▶ What you will do
Pick out each line in the items below that contains the string "context", and copy those lines in full.

--- Begin Supplied data ---

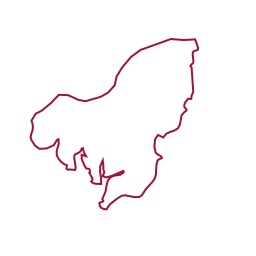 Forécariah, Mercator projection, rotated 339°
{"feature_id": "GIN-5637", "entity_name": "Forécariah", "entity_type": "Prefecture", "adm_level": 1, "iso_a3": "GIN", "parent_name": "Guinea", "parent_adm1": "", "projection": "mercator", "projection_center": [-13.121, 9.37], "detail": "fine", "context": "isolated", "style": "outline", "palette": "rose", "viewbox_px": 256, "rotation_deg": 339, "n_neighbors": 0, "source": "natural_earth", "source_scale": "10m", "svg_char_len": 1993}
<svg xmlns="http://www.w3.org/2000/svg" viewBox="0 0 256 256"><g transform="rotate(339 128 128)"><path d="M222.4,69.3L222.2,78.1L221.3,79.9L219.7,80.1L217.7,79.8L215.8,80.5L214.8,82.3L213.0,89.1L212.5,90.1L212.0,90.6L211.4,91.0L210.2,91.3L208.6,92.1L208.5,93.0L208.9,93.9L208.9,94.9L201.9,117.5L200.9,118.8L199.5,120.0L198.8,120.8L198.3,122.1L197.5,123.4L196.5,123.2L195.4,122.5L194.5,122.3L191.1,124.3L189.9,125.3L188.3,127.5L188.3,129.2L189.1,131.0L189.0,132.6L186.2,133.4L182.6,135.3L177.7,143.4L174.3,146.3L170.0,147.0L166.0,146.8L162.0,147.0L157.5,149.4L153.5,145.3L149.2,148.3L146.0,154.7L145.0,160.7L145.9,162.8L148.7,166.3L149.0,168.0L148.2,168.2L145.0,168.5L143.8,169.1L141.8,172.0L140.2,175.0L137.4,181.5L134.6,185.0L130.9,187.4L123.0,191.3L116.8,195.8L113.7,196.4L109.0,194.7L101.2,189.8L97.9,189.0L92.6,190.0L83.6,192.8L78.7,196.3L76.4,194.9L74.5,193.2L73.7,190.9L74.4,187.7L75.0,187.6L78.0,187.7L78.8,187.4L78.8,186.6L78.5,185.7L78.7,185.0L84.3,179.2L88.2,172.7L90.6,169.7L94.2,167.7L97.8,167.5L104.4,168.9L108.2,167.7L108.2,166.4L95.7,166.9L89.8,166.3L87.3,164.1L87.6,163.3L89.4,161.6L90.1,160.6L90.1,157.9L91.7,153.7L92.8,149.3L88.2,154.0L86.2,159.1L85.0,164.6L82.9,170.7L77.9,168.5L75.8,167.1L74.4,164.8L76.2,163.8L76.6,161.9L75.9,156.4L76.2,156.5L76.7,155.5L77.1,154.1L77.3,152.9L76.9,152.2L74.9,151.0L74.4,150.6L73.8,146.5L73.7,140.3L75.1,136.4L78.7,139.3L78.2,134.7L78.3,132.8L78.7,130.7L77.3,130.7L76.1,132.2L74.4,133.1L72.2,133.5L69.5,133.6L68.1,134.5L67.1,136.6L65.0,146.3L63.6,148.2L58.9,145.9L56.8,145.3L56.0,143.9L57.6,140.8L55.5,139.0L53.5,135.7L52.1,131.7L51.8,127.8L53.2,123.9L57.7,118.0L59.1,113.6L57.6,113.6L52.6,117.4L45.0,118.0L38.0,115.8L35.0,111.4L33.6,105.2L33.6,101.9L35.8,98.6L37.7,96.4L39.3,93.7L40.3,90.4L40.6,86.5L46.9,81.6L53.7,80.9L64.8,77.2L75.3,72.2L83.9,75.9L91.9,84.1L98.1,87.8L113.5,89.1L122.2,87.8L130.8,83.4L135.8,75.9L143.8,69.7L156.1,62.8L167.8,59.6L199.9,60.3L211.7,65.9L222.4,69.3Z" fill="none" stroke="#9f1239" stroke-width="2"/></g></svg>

--- End Supplied data ---
--- Begin Supplied data ---

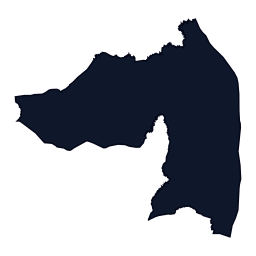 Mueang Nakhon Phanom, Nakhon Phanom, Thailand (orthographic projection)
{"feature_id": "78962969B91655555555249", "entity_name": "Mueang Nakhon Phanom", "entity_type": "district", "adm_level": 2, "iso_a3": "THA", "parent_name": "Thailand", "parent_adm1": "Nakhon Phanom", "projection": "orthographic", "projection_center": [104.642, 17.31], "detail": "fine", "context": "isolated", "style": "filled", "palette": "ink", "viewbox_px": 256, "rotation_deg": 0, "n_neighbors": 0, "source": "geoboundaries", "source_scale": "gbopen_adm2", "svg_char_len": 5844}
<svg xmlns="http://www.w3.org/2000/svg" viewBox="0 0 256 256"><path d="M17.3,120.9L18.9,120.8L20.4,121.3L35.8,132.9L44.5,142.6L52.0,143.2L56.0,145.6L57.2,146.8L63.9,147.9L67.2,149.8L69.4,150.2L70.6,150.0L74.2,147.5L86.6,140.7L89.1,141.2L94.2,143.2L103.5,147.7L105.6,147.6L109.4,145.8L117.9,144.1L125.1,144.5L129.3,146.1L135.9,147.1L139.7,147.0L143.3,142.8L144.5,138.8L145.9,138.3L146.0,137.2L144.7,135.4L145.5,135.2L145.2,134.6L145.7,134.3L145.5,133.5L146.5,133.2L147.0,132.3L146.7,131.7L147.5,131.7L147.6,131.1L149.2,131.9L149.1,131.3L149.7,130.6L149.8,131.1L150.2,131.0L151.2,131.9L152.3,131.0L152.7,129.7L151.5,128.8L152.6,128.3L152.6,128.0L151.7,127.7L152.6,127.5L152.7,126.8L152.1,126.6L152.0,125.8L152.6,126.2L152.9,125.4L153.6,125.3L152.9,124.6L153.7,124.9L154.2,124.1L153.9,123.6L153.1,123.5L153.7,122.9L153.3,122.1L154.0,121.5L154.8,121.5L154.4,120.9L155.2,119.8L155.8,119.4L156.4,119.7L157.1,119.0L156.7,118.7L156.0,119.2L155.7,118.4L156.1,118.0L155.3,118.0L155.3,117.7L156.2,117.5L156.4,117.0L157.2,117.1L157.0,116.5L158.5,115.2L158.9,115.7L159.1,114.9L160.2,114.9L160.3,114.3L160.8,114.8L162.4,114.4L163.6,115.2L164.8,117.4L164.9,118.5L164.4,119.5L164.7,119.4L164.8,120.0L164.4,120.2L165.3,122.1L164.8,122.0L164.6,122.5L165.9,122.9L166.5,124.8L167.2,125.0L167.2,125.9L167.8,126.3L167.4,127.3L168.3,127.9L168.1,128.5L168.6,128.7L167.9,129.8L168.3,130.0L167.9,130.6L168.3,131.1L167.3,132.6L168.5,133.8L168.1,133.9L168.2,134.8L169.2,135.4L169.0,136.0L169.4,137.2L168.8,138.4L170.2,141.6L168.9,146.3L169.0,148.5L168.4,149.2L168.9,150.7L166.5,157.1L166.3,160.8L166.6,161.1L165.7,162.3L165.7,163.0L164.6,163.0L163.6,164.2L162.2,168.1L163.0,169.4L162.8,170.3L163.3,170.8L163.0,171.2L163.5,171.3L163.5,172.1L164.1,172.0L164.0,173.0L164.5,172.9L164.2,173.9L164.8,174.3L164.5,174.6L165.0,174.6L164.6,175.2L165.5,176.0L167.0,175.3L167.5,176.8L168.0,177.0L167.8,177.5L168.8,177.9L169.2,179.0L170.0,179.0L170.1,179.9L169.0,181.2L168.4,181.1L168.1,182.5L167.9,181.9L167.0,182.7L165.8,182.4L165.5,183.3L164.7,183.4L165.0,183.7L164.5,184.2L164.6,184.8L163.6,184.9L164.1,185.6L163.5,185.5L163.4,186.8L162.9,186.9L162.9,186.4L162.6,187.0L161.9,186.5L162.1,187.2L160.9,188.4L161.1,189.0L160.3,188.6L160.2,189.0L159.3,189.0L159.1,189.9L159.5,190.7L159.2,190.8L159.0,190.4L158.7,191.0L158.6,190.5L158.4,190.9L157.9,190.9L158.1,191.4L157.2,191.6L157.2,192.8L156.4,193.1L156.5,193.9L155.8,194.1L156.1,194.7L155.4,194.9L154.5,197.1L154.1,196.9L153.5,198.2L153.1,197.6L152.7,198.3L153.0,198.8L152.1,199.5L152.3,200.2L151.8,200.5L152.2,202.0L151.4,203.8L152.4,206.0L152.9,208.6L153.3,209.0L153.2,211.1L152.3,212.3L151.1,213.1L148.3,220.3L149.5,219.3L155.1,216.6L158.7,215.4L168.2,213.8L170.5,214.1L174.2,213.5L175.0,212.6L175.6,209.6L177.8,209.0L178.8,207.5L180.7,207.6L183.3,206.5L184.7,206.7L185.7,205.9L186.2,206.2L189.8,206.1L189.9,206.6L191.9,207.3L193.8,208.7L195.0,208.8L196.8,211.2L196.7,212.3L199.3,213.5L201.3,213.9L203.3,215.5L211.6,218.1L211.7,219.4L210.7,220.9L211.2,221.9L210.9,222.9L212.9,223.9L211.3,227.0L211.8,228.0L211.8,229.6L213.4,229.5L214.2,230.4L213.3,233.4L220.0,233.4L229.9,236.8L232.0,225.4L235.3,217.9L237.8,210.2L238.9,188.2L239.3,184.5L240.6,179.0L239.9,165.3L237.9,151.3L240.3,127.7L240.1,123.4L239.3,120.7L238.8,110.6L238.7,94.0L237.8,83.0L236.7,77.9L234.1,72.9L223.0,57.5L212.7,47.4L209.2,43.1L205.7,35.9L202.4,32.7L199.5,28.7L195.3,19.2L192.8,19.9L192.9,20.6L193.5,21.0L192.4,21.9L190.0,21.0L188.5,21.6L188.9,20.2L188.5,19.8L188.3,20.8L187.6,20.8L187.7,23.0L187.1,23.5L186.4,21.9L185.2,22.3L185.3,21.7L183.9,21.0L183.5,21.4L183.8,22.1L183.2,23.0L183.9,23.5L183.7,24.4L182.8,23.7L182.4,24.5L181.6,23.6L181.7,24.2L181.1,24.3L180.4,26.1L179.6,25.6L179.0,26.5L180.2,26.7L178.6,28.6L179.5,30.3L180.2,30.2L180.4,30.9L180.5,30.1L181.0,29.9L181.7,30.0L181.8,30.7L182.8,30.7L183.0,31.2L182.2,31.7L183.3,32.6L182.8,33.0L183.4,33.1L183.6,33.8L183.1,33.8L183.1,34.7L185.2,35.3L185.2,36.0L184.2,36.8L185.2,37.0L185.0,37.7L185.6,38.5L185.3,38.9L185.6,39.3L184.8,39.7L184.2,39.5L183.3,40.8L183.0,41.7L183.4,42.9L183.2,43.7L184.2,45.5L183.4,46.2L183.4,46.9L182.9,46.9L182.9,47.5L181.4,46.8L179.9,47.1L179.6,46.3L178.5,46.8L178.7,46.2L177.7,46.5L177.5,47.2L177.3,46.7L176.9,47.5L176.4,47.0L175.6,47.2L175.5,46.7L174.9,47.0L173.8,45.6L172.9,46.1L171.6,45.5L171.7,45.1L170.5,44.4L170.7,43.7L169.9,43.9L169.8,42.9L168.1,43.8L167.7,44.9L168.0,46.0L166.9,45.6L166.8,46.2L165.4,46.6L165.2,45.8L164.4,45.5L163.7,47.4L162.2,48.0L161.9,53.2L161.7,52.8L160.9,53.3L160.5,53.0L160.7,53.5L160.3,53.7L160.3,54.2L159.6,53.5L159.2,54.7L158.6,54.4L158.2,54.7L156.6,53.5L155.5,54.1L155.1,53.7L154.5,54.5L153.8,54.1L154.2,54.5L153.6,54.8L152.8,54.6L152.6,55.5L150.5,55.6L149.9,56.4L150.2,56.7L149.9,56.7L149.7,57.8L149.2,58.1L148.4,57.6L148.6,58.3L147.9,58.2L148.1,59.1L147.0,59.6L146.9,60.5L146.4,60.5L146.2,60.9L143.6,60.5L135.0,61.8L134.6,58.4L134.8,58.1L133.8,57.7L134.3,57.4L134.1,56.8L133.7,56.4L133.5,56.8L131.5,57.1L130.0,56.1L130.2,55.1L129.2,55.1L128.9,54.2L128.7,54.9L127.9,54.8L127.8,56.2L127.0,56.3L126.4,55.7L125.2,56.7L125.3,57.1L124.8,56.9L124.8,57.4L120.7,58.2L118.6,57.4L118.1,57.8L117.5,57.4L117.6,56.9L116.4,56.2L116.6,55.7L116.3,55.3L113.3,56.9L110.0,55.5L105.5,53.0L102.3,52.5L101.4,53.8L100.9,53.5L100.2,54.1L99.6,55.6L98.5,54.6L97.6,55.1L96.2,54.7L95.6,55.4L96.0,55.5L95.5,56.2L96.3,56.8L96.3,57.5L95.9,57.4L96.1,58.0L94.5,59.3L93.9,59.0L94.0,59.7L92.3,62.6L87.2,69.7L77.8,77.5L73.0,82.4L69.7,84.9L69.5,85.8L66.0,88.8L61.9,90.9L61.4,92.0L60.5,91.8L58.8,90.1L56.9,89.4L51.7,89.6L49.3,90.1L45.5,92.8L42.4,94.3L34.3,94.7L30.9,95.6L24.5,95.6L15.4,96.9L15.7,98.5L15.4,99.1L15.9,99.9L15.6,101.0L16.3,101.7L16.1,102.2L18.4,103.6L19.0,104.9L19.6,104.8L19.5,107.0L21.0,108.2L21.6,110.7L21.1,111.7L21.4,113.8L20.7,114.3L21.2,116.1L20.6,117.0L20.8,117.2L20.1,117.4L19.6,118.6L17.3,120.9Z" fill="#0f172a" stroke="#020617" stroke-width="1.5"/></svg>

--- End Supplied data ---

▶ Exercise response
{"feature_id": "GIN-5637", "entity_name": "Forécariah", "entity_type": "Prefecture", "adm_level": 1, "iso_a3": "GIN", "parent_name": "Guinea", "parent_adm1": "", "projection": "mercator", "projection_center": [-13.121, 9.37], "detail": "fine", "context": "isolated", "style": "outline", "palette": "rose", "viewbox_px": 256, "rotation_deg": 339, "n_neighbors": 0, "source": "natural_earth", "source_scale": "10m", "svg_char_len": 1993}
{"feature_id": "78962969B91655555555249", "entity_name": "Mueang Nakhon Phanom", "entity_type": "district", "adm_level": 2, "iso_a3": "THA", "parent_name": "Thailand", "parent_adm1": "Nakhon Phanom", "projection": "orthographic", "projection_center": [104.642, 17.31], "detail": "fine", "context": "isolated", "style": "filled", "palette": "ink", "viewbox_px": 256, "rotation_deg": 0, "n_neighbors": 0, "source": "geoboundaries", "source_scale": "gbopen_adm2", "svg_char_len": 5844}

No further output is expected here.